Montana Woman’s Will, Deed To Home Both Held To Be Valid

DECEMBER 1, 1997 VOLUME 5, NUMBER 22

Christine and George Tipp lived in Missoula, Montana. They had seven children, including daughters Sylvia and Dorothy.

George Tipp became ill in the mid-80s, and was briefly placed in a nursing home. When the entire family became dissatisfied with his care, they arranged to bring him home to be cared for by Christine. For the next few years, she was helped out by Sylvia and another daughter. Since Christine did not drive and George could no longer do so, they gave their car to Sylvia; she used it to take them to medical appointments and run their errands.

After George Tipp died in 1988, Christine continued to live in the family home. A few years later, she was diagnosed with breast cancer; two years later, she fell and broke her hip. During all these medical setbacks, daughter Sylvia continued to provide help for her mother.

In early 1993, Sylvia took her mother to two office appointments with Christine’s attorney. The appointments were arranged by Christine herself, and Sylvia was apparently not advised of the purpose of the visits. Later, Christine told Sylvia that she had transferred her home into joint tenancy with Sylvia, and had executed a new will leaving everything to Sylvia.

One month after the new will and deed were signed, Christine traveled to California to visit her ill son. She made the trip by herself, but when she returned Sylvia and her husband moved in with her and provided additional care.

In less than a year, Christine died. Upon her death, the other children learned for the first time of her transfer of the property to Sylvia and the new will. Daughter Dorothy brought suit in the Montana courts to try to block admission of the will to probate, and to invalidate the transfer of the home.

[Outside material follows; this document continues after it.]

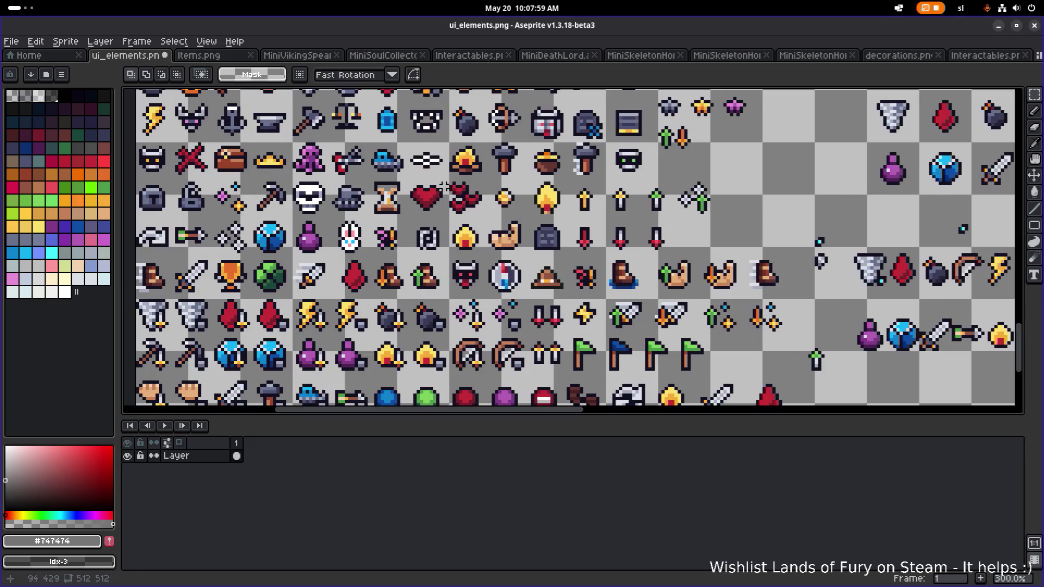
{"action": "left_click_drag", "start_coordinate": [445, 219], "coordinate": [488, 176]}
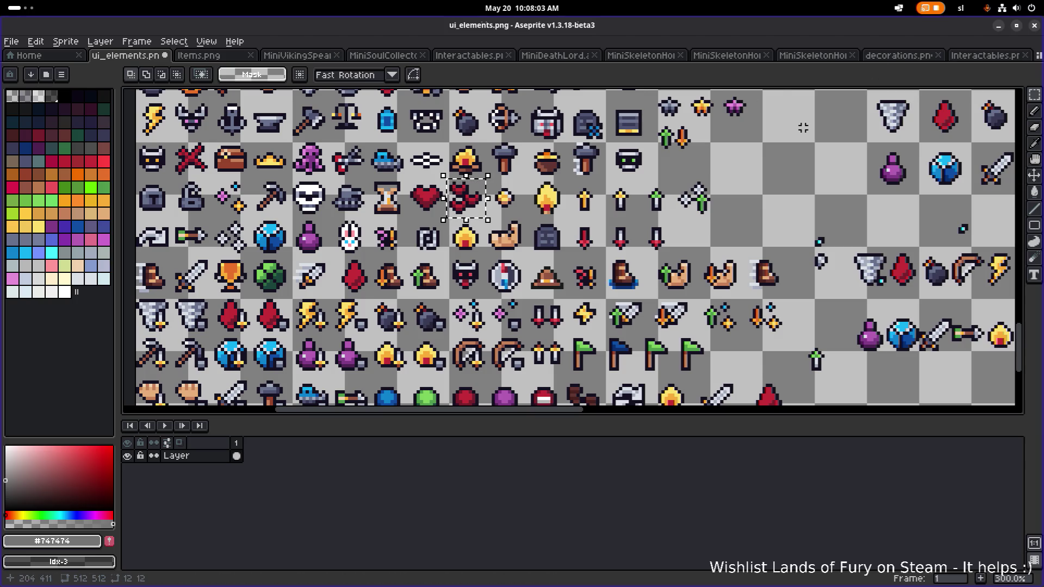
{"action": "key", "text": "ctrl+Tab"}
{"action": "key", "text": "ctrl+Tab"}
{"action": "key", "text": "ctrl+Tab"}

The trial court conducted extensive hearings, and ultimately decided that Christine had acted on her own in making the changes. Dorothy, unhappy with that result, appealed to the Montana Supreme Court.

Dorothy argued that her sister Sylvia had been in a position to exercise undue influence over Christine. She pointed out that Sylvia took care of her mother’s finances, paying bills and providing care. She also noted that Christine was physically ill and susceptible to undue influence.

The attorney who prepared Christine’s will, his secretary, a hospice worker and a neighbor of Christine’s all had testified that she was aware of what she was doing until long after the will and property transfer were completed. Several witnesses also testified about the trip to California Christine made, without assistance, a month after the documents were signed.

Montana’s highest court decided that Dorothy had failed to produce enough evidence to set aside the will and deed. Specifically, the court ruled that there was insufficient evidence of any mental deficiency which would have made Christine unable to resist Sylvia’s influence. The transfer of the house and Christine’s new will were both upheld. In re Estate of Tipp, Montana Supreme Court, February 4, 1997.

Arizona law is very similar to Montana law on undue influence. Under Montana law, there are five elements which the court must consider to determine the likelihood of undue influence, including the confidential nature of the relationship between the parties, the physical disabilities of the individual under influence, his or her mental limitations, the unusual distribution of property, and the demands made on the person. Arizona law applies a similar test, though it consists of seven indicators. The principal difference: in a case such as Christine Tipp’s, daughter Sylvia would have had the burden of showing that she did not exercise undue influence, rather than Dorothy having to prove that she had.